A few years ago, when she was in Milan, she came across her swimsuits in a department store not far from the city's famed cathedral. As she looked at the swimwear, the pride she felt was accompanied by more than a tinge of sadness.
"Ultimately, although we had the skills and technology to produce all of this, we were completely unknown there."
She says she has been prepared to do the hard work in building her own brand in the domestic market, which, given that there are only a few well known local brands, is less competitive.
In China if the retail price of a swimsuit is 400 yuan, she says, her company gets just 72 yuan of that, but if a 400 yuan swimsuit carried a well known brand name the maker would get up to 180 yuan of that.
In the short term, Liu plans to market more high-end products priced at 800 yuan, and at the same time aims to raise the wholesale price by 10 percent.

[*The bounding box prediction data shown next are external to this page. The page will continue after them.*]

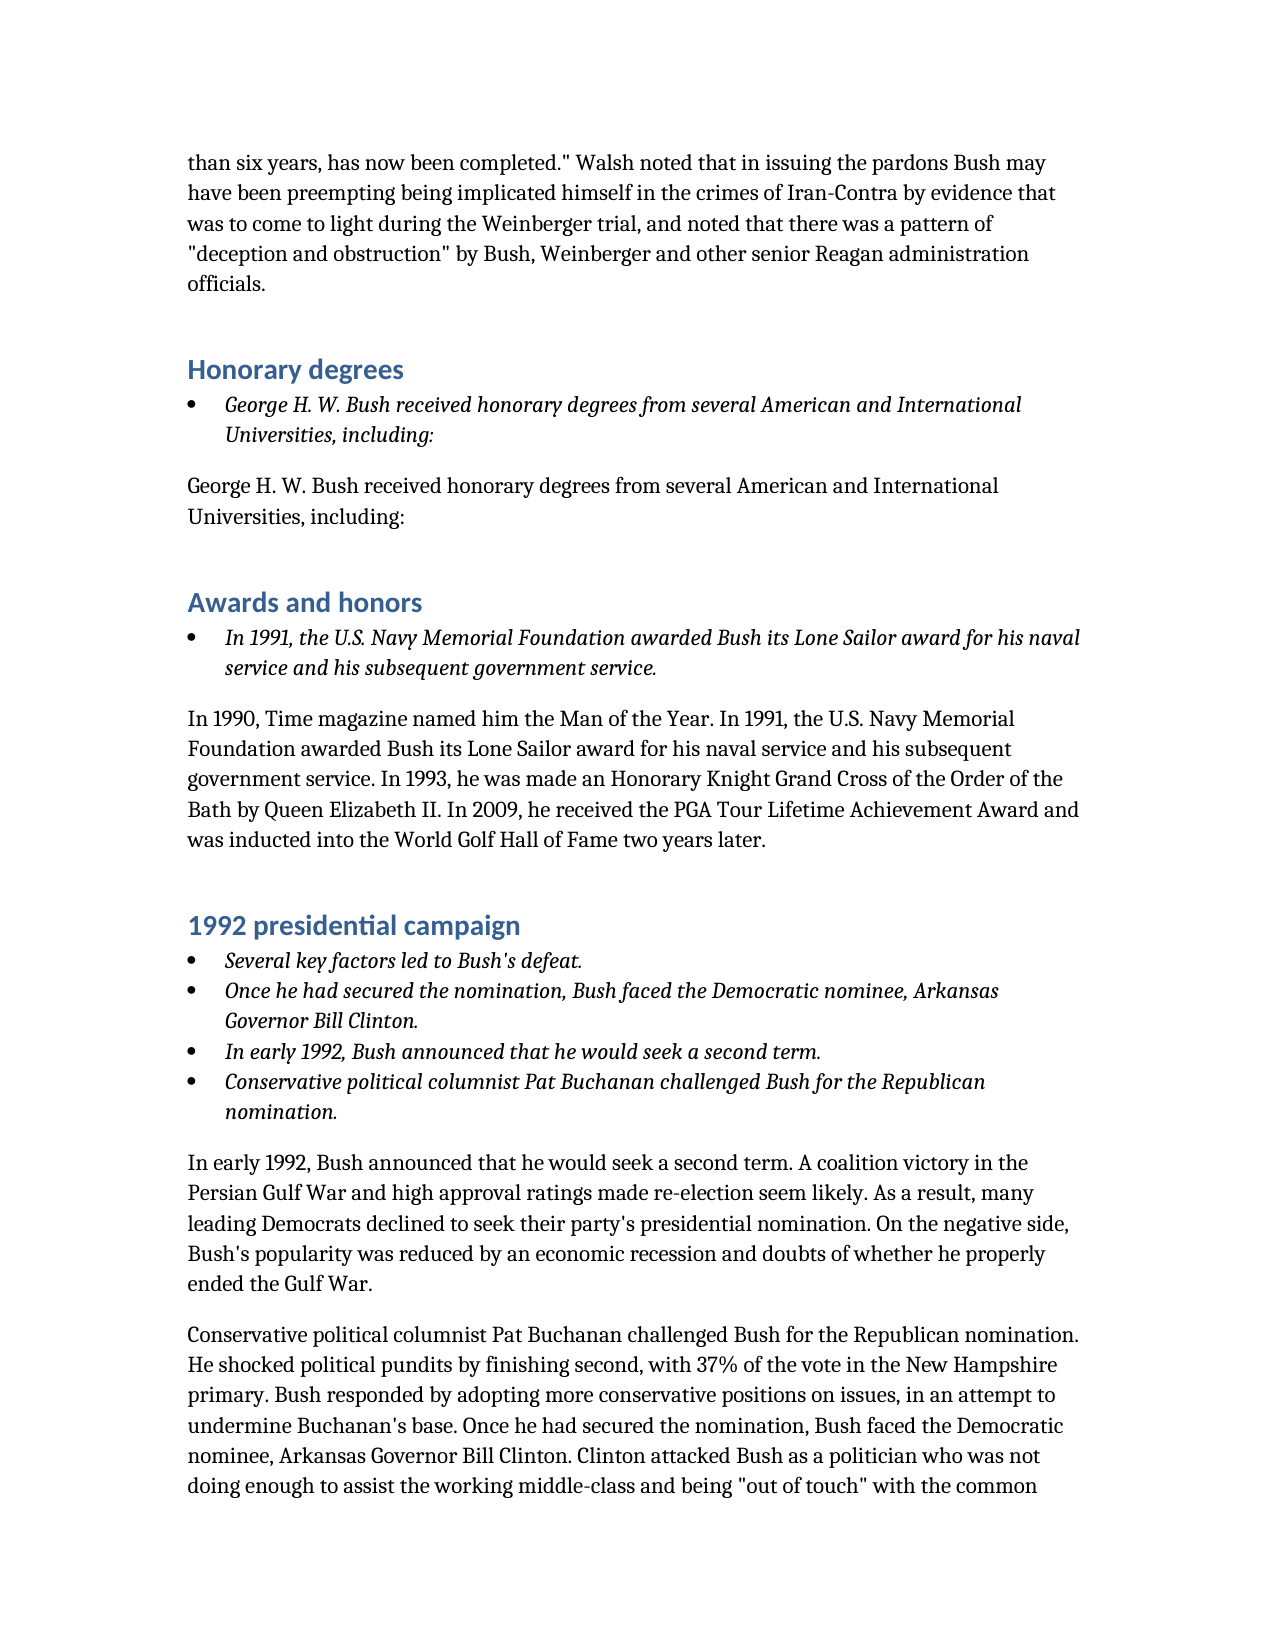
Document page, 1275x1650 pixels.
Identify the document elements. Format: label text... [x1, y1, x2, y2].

list Several key factors led to Bush's defeat. [187, 948, 1087, 974]
subtitle Awards and honors [187, 584, 1087, 619]
subtitle Honorary degrees [187, 351, 1087, 387]
list Once he had secured the nomination, Bush faced the Democratic nominee, Arkansas Governor Bill Clinton. [187, 978, 1087, 1034]
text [187, 150, 1087, 297]
list Conservative political columnist Pat Buchanan challenged Bush for the Republican nomination. [187, 1069, 1087, 1125]
list In 1991, the U.S. Navy Memorial Foundation awarded Bush its Lone Sailor award for his naval service and his subsequent government service. [187, 624, 1087, 681]
text In 1990, Time magazine named him the Man of the Year. In 1991, the U.S. Navy Memorial Foundation awarded Bush its Lone Sailor award for his naval service and his subsequent government service. In 1993, he was made an Honorary Knight Grand Cross of the Order of the Bath by Queen Elizabeth II. In 2009, he received the PGA Tour Lifetime Achievement Award and was inducted into the World Golf Hall of Fame two years later. [187, 706, 1087, 853]
text George H. W. Bush received honorary degrees from several American and International Universities, including: [187, 473, 1087, 530]
list In early 1992, Bush announced that he would seek a second term. [187, 1038, 1087, 1065]
subtitle 1992 presidential campaign [187, 907, 1087, 942]
text In early 1992, Bush announced that he would seek a second term. A coalition victory in the Persian Gulf War and high approval ratings made re-election seem likely. As a result, many leading Democrats declined to seek their party's presidential nomination. On the negative side, Bush's popularity was reduced by an economic recession and doubts of whether he properly ended the Gulf War. [187, 1150, 1087, 1297]
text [187, 1322, 1087, 1499]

"I have to fight for the (profit margins) to cover growing labor costs. Before 2000, labor accounted for 8 percent of our overheads, but now it's 25 percent."
The profit for export and domestic sale is almost the same.
"Although the profit on domestic sales is 20 percent, 10 percentage points higher than on overseas sales, the sales volume in China is a lot lower."
Domestically, design tastes are highly unpredictable, she says, whereas large orders from overseas include patterns, and making swim gear according to them is a lot easier and faster, so the orders are much easier to fulfill.
In addition, domestic sales attract high rates of tax, while exports attract tax rebates.
Liu, who joined the family business 20 years ago after quitting her job as a public servant at a forestry bureau, has not given up on the overseas market.
She says she will work with several big names to reduce the risks of an unstable global economy and fluctuating exchange rates.
"I cannot put all my eggs in one basket. If the basket is dropped, everything is gone."